The Airbnb accommodation at Paddington, chez Mohammed, was a fourth-floor room measuring about nine feet by five. As well as having a single bed, this small space was extraordinarily well equipped, with a wardrobe, huge fridge, sink, draining board, ironing board, microwave oven, kettle, two electric hobs, a set of saucepans and enough cutlery and crockery for a select dinner party, and a television set. The room’s heat, which came from an unidentifiable source, was tropical. The mattress had a couple of broken springs and was horribly filthy, but the sheet covering it smelt freshly laundered and for just £22 a night I was well pleased. When I switched on the television to see whether it worked, it showed a photograph of me wearing a dinner jacket and bow tie sitting next to Baroness Trumpington at a Cigar Smoker of the Year awards dinner. Apparently, one of us had recently died and BBC news was showing the photograph to illustrate a jauntily affectionate obituary.
I had taken the room as a London base for a pre-Christmas week of parties, lunches, a reunion and The Spectator’s Christmas carol concert at St Bride’s, Fleet Street. You entered the street door by pressing six numbers on a keypad and then your room by pressing another four numbers on another keypad. So it was possible that I wouldn’t meet my host at any stage of my stay. Happily, however, we met on the stairs as I was returning to my room around midnight after attending the Literary Review Christmas party at the Naval and Military Club. I was pleased to see him and greeted him extravagantly.
Mohammed was a courteous and amiable man and he paused to ask me if everything was okay with my room. I said that, yes, it was fabulous, but I hadn’t been in it for more than half an hour because unfortunately I’d had to go straight out to a party. He congratulated me on spending the evening in such a nice way and asked whether it had been a Christmas party.

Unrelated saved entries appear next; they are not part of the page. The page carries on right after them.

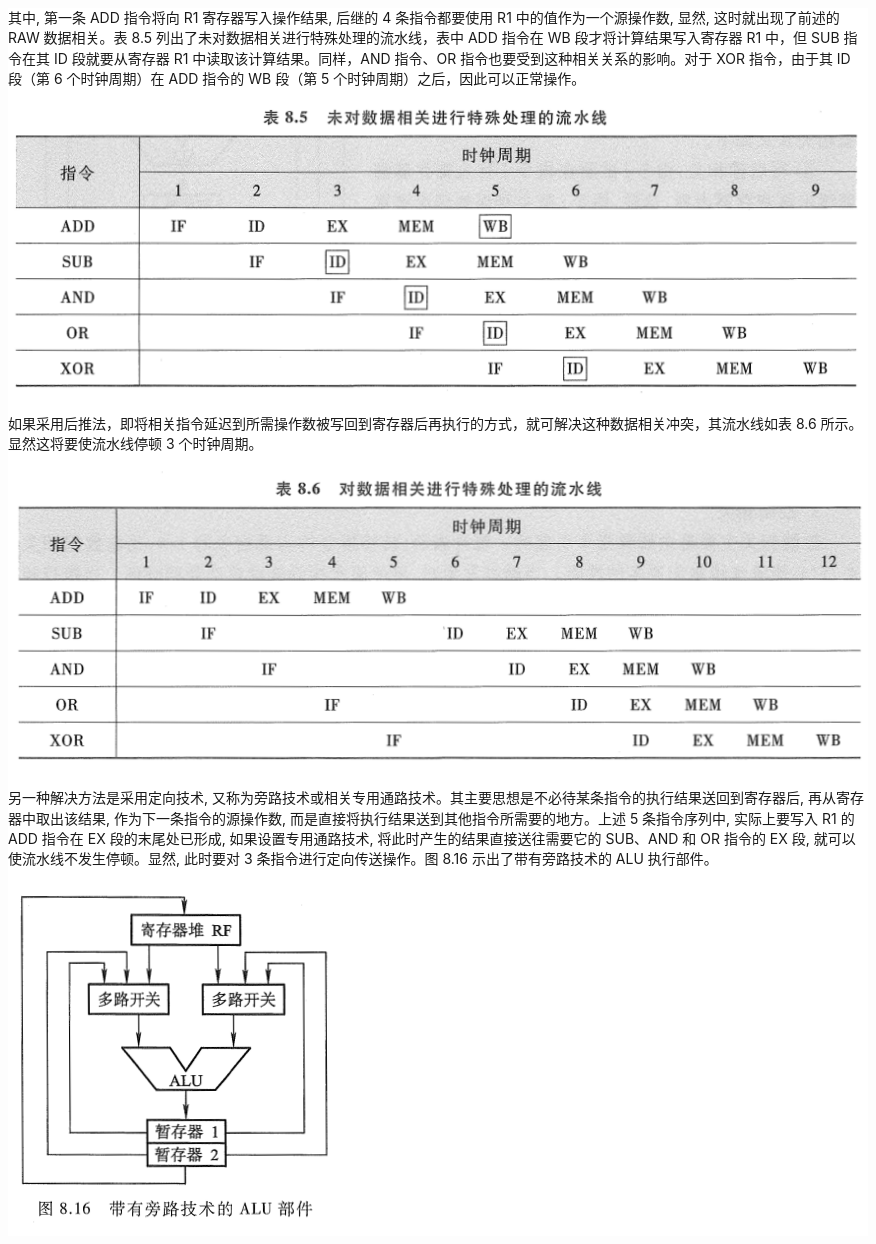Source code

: 其中, 第一条 ADD 指令将向 R1 寄存器写入操作结果, 后继的 4 条指令都要使用 R1 中的值作为一个源操作数, 显然, 这时就出现了前述的 RAW 数据相关。表 8.5 列出了未对数据相关进行特殊处理的流水线，表中 ADD 指令在 WB 段才将计算结果写入寄存器 R1 中，但 SUB 指令在其 ID 段就要从寄存器 R1 中读取该计算结果。同样，AND 指令、OR 指令也要受到这种相关关系的影响。对于 XOR 指令，由于其 ID 段（第 6 个时钟周期）在 ADD 指令的 WB 段（第 5 个时钟周期）之后，因此可以正常操作。

![image-20251015182519220](./LV003-指令流水/img/image-20251015182519220.png)

如果采用后推法，即将相关指令延迟到所需操作数被写回到寄存器后再执行的方式，就可解决这种数据相关冲突，其流水线如表 8.6 所示。显然这将要使流水线停顿 3 个时钟周期。

![image-20251015182643877](./LV003-指令流水/img/image-20251015182643877.png)

另一种解决方法是采用定向技术, 又称为旁路技术或相关专用通路技术。其主要思想是不必待某条指令的执行结果送回到寄存器后, 再从寄存器中取出该结果, 作为下一条指令的源操作数, 而是直接将执行结果送到其他指令所需要的地方。上述 5 条指令序列中, 实际上要写入 R1 的 ADD 指令在 EX 段的末尾处已形成, 如果设置专用通路技术, 将此时产生的结果直接送往需要它的 SUB、AND 和 OR 指令的 EX 段, 就可以使流水线不发生停顿。显然, 此时要对 3 条指令进行定向传送操作。图 8.16 示出了带有旁路技术的 ALU 执行部件。

![image-20251015182917835](./LV003-指令流水/img/image-20251015182917835.png)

No, it was a Bad Sex awards party, I said. ‘Oh?’ said Mohammed. I elaborated by recalling that the first prize was awarded to a detailed and graphic account of a lady’s vagina given by a middle-aged man who had never before in his life seen one close-up. It was excellent and funny, I said. ‘And what was the prize?’ he said. There were so many people in the room that I couldn’t quite see, I said, but I thought it might have been a medal. ‘Nice, very nice,’ said Mohammed, warmly. By which he meant, I think, that not only was it nice that someone should triumph in this way, but also that it was nice they should receive due public recognition in the form of an award; and nice, too, that I had been present at the occasion.
The following evening I went to the Daily Mail travel and property section Christmas party, held above a pub just off Kensington High Street. A small, dimly lit room with no furniture and a sloping floor; 30 or so Daily Mail hacks; cheese on toast; a free bar. Paradise on earth. I can remember at one point everyone gaping horribly at each other’s faces in an informal competition to find who among those present owned the rottenest teeth. It was like watching They Shall Not Grow Old all over again. One mouth I peered into had bits of cheese still attached to the blackened stumps.
On my return to my London residence, Mohammed was on the pavement putting out the rubbish. Noticing that my mental and physical resources weren’t equal to the task of pressing the keypad buttons in the correct order to gain entry, he immediately came to the rescue. ‘Another party, Mr Jeremy?’ he said as he opened his front door much wider than was really necessary, as if he were shepherding an elderly, crippled, unpredictable cow up a ramp and into the back of a lorry. His enquiry was fatherly, amiable, interested. I was totally spent and with five flights of stairs and another keypad now ahead of me, I had to husband what little remained of my strength and therefore could offer only the briefest of explanations. ‘Daily Mail,’ I gasped as I made unsteadily for the banisters.
Whether or not Mohammed knew what the Daily Mail was, or what it stood for, or that it was the only newspaper still clinging to the wonderful old hacks’ drinking culture of Fleet Street, he politely and urbanely accepted these two magic words as all he needed to know about how my evening had gone. ‘Nice. Nice,’ he said. Then I heard him urging me gently on from below: ‘Left! Left, please, Mr Jeremy!’